The Union Street is $10 for a PDF pattern, which IMO is a great value for a well-drafted t-shirt with options. While the Panama offers various dress options, the Union Street’s options come in the form of necklines and sleeves. The pattern includes both the V-neck I made here as well as scoop and crew neck options and 4 sleeve lengths.
Grainline Studios Lark Tee
Last, but certainly not least, is the Lark Tee from Grainline Studios.
The Lark Tee is specifically designed as a slim (but not tight) fit layering tee. It’s designed to mimic a basic tee from someplace like Target or the Gap that you can wear with jeans or under a sweater or cardigan. It is relatively straight with a little shaping at the waist and a little width at the hip. It also comes with more options than any of the other pattern showcased here. The Lark has 4 necklines (V-neck, crew, scoop and boatneck) and 4 sleeve lengths as well as two variation packs for cardigans and dresses.
The Lark is definitely a little slimmer through the hip than the other patterns I made. It is intended to fit slimmer throughout, with no ease at the bust and only 1″ of ease at the hip. The Lark is drafted for a slight pear shape and a B sewing cup. I really like how the Lark fits on me, but I have heard some people complain about issues getting the sleeve to fit them right. The Lark definitely has a taller sleeve cap than the other 4 I made. That doesn’t make much of a difference on my body, but if it does on yours, that is something you should be aware of. Again, I need to remove a little length above the bust and then I’d eliminate most of that wrinkling I have.
Like the Union Street, the shoulders on the Lark are a little on the narrow side for me. I don’t have the wrinkling on this one that I do on the Union Street, but I could still stand to add a little width at the shoulders. Regardless, it’s comfortable and I wear it!

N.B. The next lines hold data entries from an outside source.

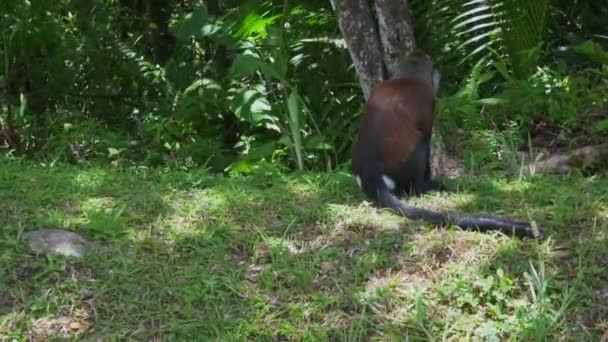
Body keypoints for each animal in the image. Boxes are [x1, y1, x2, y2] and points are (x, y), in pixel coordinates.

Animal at [354, 52, 544, 239]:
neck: (406, 79)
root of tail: (370, 174)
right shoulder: (428, 101)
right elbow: (426, 139)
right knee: (421, 146)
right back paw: (423, 186)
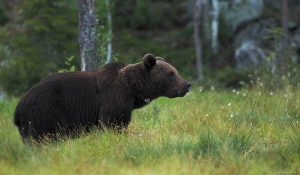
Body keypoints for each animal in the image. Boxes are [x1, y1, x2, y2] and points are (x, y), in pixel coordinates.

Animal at [14, 54, 191, 143]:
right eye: (171, 74)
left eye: (176, 71)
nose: (187, 84)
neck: (132, 89)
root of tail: (17, 110)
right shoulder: (113, 97)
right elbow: (113, 122)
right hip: (43, 115)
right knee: (42, 140)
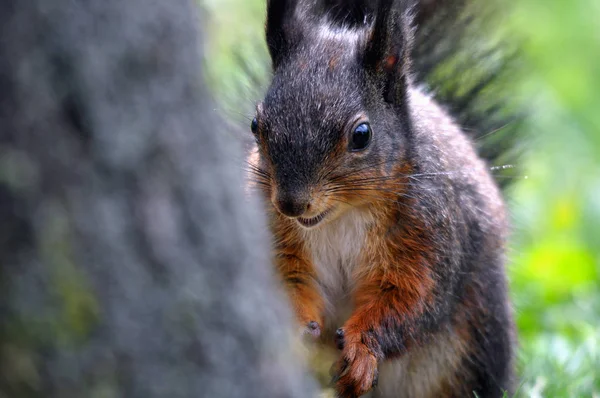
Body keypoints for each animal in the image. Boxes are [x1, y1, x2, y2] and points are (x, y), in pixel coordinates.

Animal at [247, 0, 516, 398]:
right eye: (255, 125)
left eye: (362, 134)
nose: (291, 204)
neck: (342, 215)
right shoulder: (270, 225)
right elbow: (284, 280)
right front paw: (292, 329)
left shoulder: (429, 232)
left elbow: (408, 300)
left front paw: (362, 350)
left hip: (474, 347)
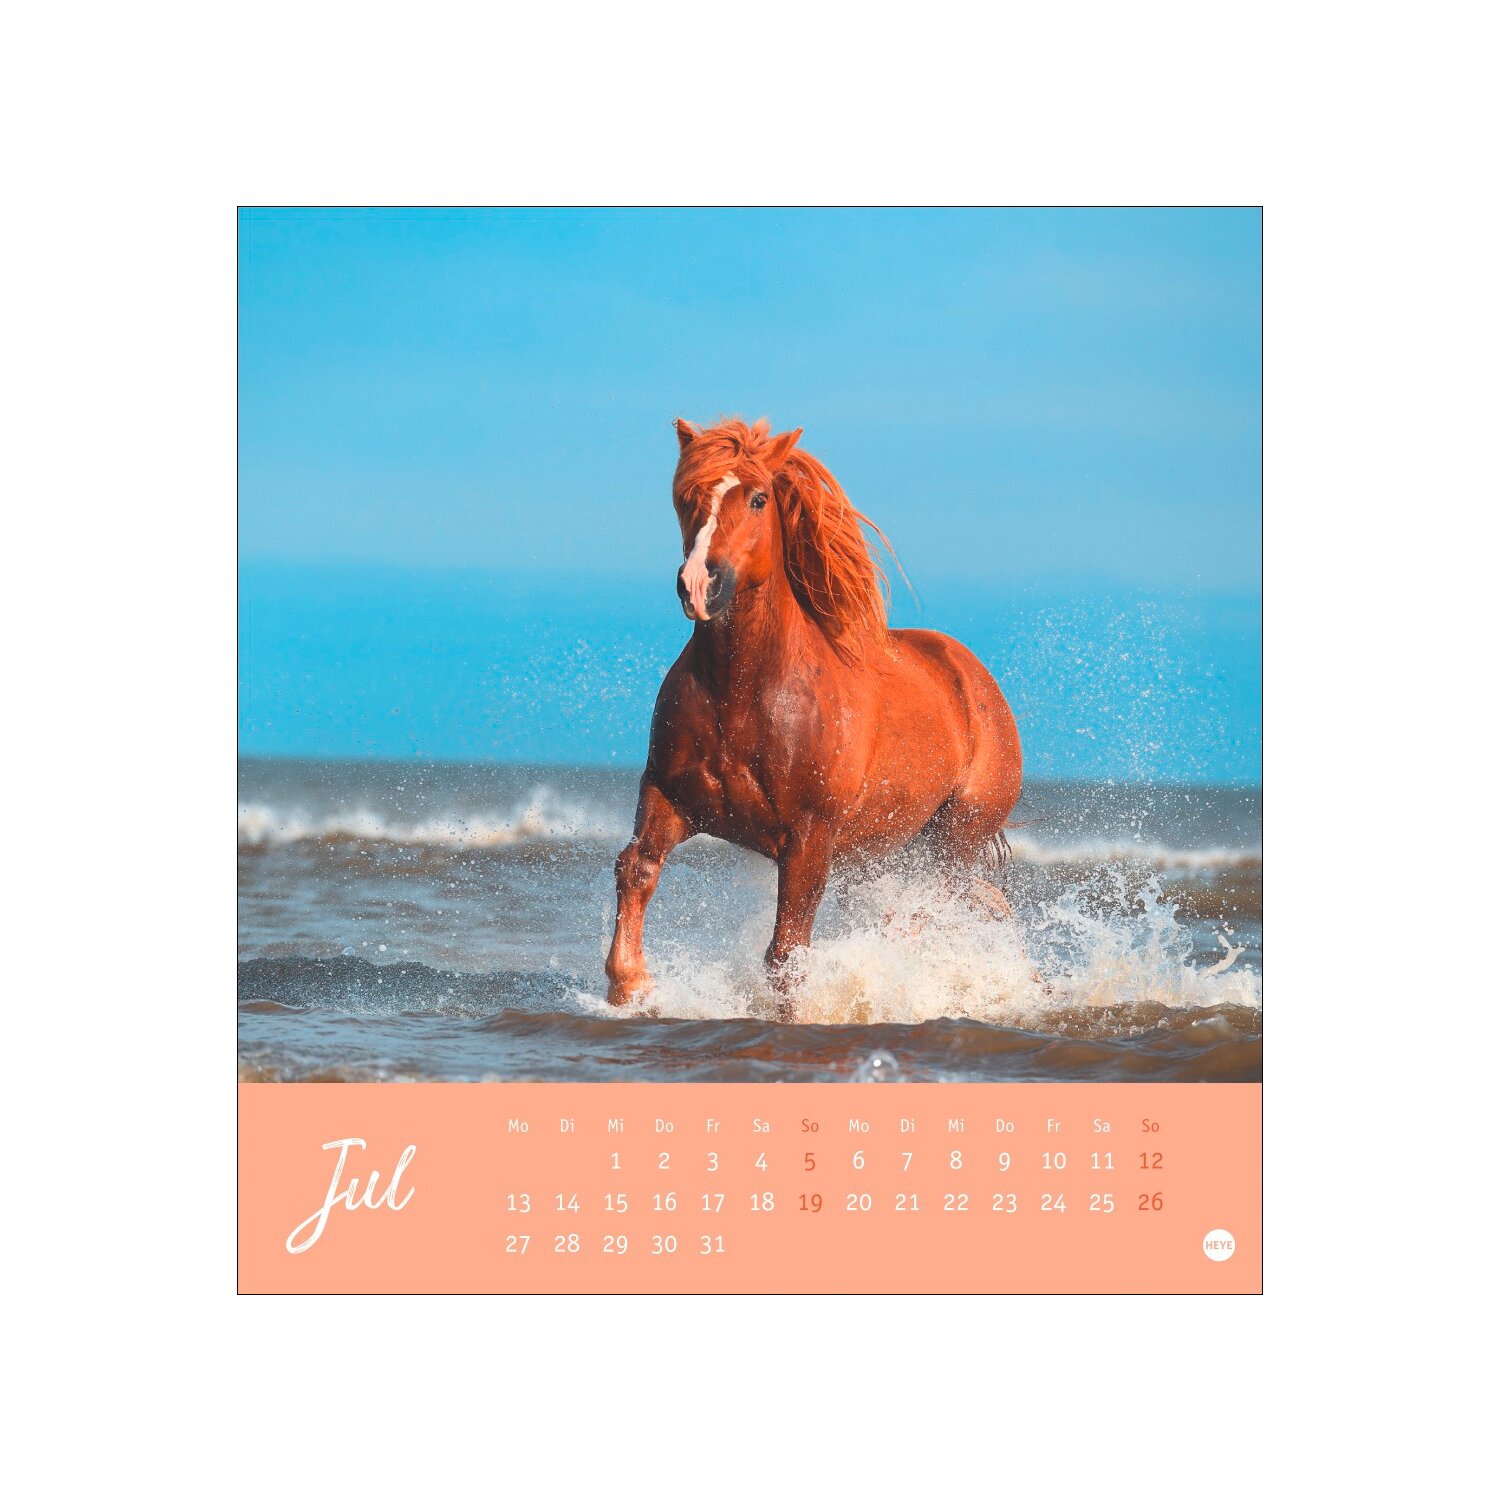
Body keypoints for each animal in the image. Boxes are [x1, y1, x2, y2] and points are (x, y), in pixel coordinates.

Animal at [605, 416, 1023, 1018]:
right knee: (979, 902)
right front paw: (630, 987)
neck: (743, 693)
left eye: (758, 499)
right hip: (880, 854)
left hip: (954, 838)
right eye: (685, 497)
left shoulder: (808, 838)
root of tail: (974, 675)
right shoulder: (669, 796)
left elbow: (786, 954)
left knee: (930, 907)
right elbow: (636, 868)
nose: (700, 584)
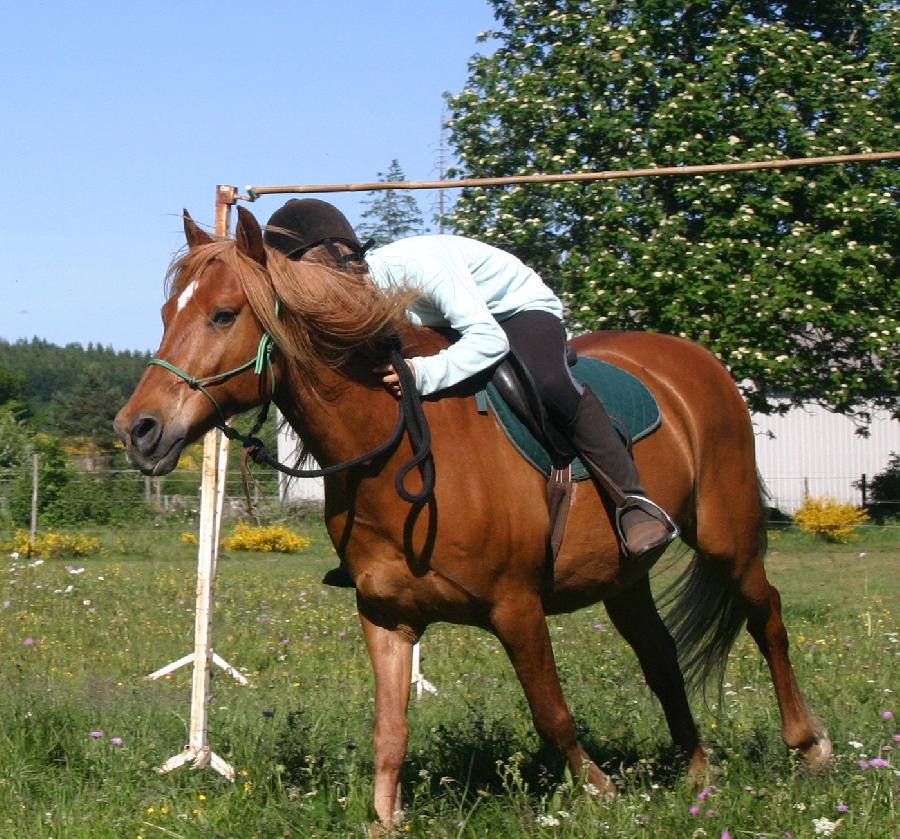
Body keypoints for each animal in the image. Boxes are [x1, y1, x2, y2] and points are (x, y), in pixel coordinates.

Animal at [118, 208, 828, 828]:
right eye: (167, 314)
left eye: (223, 314)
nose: (138, 430)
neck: (394, 445)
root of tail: (700, 362)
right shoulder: (388, 617)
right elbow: (390, 730)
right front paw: (387, 820)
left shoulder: (517, 608)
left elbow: (551, 711)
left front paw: (599, 791)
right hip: (625, 575)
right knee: (660, 655)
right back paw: (698, 770)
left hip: (727, 537)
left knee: (766, 615)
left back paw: (808, 745)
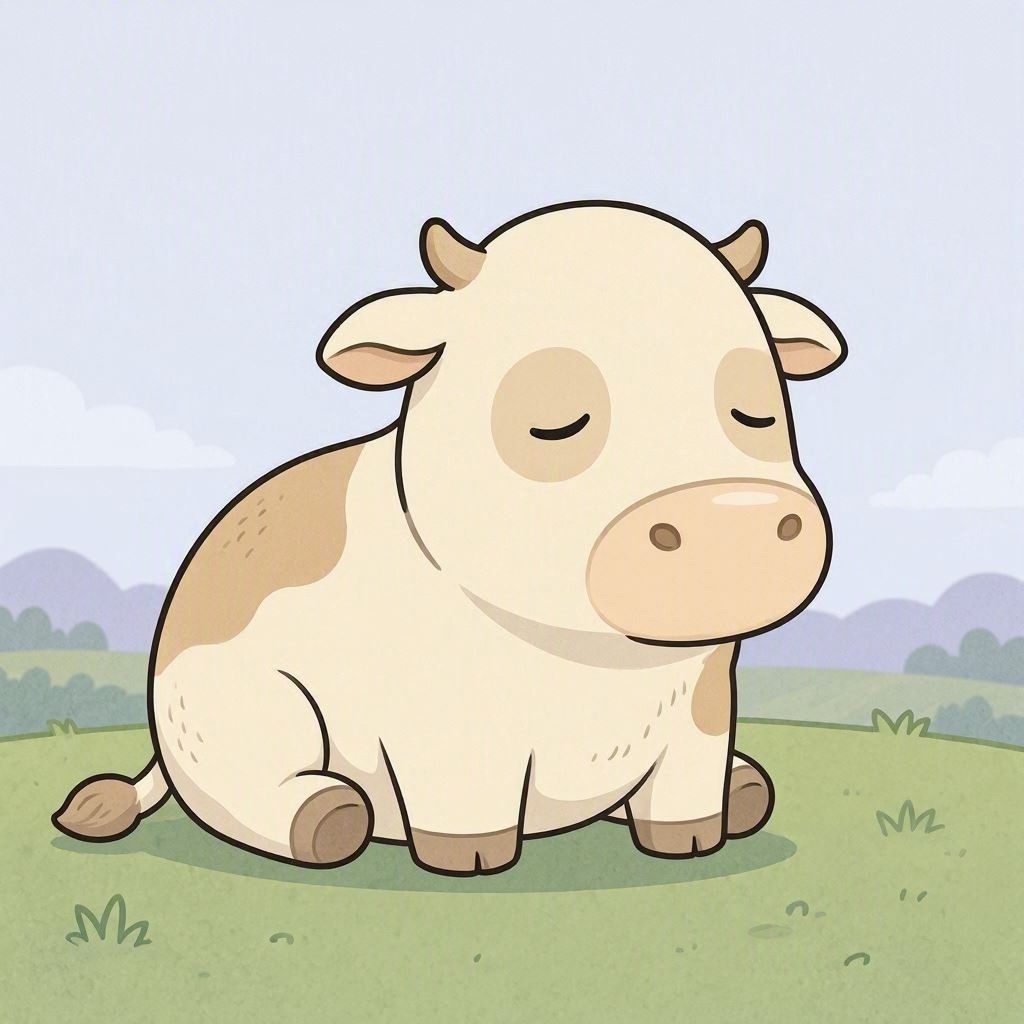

This pattern comes in both PDF and paper format. The PDF version is $16, which is in line with Grainline Studio’s pricing though on the higher end for PDF patterns. That being said, this is a well-drafted pattern with tons of options and I have never regretted the $16 I paid for it. It also has the most options of all the patterns I’ve listed here, as well as a series of hacks for additional looks on the Grainline blog (there’s also a couple of variation packs that you can pick up for $10 if you don’t want to hack and would prefer to have someone do the work for you).
So which is my favorite?
Well, I hate to choose one since I have made and loved all 4 of these patterns, but I did promise to tell you which is my personal favorite. And that would be:
The Panama Tee! It hits my personal sweet spot for a slim t-shirt. It fits me perfectly in the shoulders, and the neckline is high enough that I can wear a statement necklace but low enough that I’m not choking. I’ve also made the dress version previously and I love the shape of it. If it just had a V-neck option, I wouldn’t need anything else!
I hope that this showcase will help you find your perfect t-shirt pattern. A great tee pattern is a staple for any serious apparel sewist, but you don’t need 10 t-shirt patterns. One or two really are enough to get pretty much any look you want!